String theory, as a leading candidate for a quantum theory of gravity, encompasses both quantum mechanics and Einstein's theory of general relativity. A remaining challenge is the identification of the appropriate set of background conditions relevant to the formation of our universe. Compactifying the eleven-dimensional M-theory/supergravity can lead to a very large number of four dimensional vacua. It is therefore necessary to understand the extra, compact dimensions and discover the links between the properties of these spaces and the physics we observe in our universe.

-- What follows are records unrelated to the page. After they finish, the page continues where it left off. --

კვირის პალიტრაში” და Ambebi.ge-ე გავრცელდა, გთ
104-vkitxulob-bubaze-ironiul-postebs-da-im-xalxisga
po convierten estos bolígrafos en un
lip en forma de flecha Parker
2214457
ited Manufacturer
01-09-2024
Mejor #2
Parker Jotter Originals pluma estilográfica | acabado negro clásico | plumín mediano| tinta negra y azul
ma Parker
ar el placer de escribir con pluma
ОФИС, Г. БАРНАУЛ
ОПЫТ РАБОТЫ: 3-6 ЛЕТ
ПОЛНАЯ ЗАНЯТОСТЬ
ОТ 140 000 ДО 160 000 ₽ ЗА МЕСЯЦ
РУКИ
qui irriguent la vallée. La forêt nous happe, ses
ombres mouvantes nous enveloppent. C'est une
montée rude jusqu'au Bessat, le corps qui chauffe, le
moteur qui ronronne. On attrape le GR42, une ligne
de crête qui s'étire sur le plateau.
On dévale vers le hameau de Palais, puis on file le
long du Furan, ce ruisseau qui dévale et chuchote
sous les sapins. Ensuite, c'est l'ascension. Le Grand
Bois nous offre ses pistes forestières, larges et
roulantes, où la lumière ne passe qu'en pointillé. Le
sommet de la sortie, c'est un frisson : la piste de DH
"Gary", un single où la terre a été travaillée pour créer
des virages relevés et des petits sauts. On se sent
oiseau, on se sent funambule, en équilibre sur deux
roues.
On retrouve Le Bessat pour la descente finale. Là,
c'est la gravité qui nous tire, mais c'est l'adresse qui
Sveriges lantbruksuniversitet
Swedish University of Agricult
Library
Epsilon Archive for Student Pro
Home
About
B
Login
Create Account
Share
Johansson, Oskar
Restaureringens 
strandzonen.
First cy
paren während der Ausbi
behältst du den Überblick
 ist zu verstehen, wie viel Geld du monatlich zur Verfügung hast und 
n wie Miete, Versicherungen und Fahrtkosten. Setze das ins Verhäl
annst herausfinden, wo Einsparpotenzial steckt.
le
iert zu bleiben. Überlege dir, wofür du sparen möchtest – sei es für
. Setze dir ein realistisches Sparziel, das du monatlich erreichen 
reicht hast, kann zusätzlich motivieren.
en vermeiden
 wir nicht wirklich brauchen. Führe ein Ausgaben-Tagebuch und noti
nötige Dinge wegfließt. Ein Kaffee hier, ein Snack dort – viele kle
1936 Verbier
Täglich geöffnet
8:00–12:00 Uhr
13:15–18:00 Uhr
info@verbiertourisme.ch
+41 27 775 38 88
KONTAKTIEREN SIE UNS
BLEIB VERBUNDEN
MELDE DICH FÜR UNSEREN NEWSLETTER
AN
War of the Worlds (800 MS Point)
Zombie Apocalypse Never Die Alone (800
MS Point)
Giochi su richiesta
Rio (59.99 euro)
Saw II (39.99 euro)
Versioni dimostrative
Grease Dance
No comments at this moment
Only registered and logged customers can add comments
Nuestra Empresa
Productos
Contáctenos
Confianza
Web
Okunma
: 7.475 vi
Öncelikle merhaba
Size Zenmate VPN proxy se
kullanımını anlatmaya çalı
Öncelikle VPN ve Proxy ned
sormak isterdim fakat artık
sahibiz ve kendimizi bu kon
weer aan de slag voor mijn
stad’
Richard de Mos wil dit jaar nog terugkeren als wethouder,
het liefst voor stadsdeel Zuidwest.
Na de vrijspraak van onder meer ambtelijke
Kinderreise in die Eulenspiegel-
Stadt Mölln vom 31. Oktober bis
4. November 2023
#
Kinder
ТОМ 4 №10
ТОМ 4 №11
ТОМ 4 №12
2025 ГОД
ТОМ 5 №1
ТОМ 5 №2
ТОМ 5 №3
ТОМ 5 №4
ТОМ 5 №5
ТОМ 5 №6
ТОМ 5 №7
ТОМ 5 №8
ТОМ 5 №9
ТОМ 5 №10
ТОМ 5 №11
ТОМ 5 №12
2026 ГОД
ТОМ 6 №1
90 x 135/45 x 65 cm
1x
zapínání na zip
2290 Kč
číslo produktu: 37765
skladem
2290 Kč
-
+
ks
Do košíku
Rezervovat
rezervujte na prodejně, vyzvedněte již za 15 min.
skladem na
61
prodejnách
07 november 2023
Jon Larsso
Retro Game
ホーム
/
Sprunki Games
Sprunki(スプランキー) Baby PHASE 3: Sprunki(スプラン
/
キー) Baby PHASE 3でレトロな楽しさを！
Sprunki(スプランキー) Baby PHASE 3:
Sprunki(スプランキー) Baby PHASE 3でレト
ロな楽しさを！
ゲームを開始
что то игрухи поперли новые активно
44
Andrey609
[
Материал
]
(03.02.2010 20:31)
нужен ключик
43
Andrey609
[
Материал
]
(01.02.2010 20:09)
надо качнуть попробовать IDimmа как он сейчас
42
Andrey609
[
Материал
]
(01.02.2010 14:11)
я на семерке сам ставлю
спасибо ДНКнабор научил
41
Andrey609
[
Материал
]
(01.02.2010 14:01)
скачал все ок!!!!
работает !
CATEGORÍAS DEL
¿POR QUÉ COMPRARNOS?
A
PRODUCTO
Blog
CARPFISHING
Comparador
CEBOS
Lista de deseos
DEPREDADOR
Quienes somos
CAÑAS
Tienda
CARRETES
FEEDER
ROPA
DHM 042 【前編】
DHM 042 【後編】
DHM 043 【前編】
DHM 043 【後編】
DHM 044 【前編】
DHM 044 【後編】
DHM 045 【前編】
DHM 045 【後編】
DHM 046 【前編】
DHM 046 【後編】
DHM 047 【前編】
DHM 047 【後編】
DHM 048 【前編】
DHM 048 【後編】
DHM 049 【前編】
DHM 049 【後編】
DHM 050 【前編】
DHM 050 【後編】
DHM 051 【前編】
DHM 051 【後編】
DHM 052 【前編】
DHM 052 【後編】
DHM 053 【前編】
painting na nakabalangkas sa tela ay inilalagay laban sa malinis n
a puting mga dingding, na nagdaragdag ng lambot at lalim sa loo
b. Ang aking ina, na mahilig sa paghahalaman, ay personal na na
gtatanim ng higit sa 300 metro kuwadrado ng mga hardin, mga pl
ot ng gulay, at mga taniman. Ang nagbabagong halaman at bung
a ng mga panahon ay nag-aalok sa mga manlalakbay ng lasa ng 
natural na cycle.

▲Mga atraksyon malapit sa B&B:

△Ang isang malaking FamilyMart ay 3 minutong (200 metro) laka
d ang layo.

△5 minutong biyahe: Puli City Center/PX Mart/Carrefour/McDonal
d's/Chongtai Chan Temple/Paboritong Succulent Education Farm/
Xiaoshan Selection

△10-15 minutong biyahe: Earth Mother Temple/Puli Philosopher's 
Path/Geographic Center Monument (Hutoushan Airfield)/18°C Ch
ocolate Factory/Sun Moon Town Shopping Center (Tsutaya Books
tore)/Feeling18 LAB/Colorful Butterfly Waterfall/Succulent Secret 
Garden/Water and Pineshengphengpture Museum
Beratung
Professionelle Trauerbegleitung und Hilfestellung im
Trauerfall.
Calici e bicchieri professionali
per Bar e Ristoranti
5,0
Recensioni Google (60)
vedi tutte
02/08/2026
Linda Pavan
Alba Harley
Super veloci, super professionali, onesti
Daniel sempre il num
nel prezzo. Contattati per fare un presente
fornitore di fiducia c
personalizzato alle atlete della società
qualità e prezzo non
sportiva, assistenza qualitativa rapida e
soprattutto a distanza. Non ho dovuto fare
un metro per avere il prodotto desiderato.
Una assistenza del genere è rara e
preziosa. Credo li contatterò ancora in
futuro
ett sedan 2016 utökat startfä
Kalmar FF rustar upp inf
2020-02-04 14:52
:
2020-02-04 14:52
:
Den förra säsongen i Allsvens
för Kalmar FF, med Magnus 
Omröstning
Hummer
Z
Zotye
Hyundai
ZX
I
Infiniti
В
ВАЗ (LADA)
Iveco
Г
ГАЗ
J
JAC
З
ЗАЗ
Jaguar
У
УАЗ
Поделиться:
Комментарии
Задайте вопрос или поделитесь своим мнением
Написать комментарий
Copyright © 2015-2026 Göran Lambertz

This research addresses two important aspects of string compactifications. A primary focus is the determination of how, in the context of global flux compactifications, string vacua exhibiting Standard Model like spectra exist. This study will also apply constraints from cosmology, such as the cosmic microwave background, to put restrictions on the inflationary type potentials obtained from string theory. In addition, questions regarding the details of the geometry, such as mirror symmetry, will be addressed. A second approach will be made in studying various features of AdS4/CFT3 aimed at improving our understanding of the four dimensional string landscape, as well as three dimensional condensed matter systems. The projects , taken together, are very timely since, during the course of the next few years, data from the Large Hadron Collider (LHC) at CERN will be improving our understanding of physics beyond the Standard Model. Furthermore, more accurate observations of the cosmic microwave background using the European Space Agency PLANCK satellite will provide even tighter constraints on the possible inflationary scenarios arising in string theory.
Broader Impacts: Results from the proposed work will be of interest to several sectors of the mathematics and physics communities. Furthermore the proposed activities will foster collaborations and intellectual exchange within the UNH physics and mathematics community and amongst regional, national and international collaborating scientists. In addition the research program will be coupled with a strong outreach program taking the frontiers of particle physics into local high schools. This will capitalize on the existing infrastructure within the Theorynet, an NSF sponsored program in the greater Boston area, as well as at UNH, for interactions with high school teachers and students. Such interactions will include seminars and informal question-answer sessions with both teachers and students during presentations by the PI at local high schools, as well as visits by high schools to UNH to learn about research in theoretical particle physics.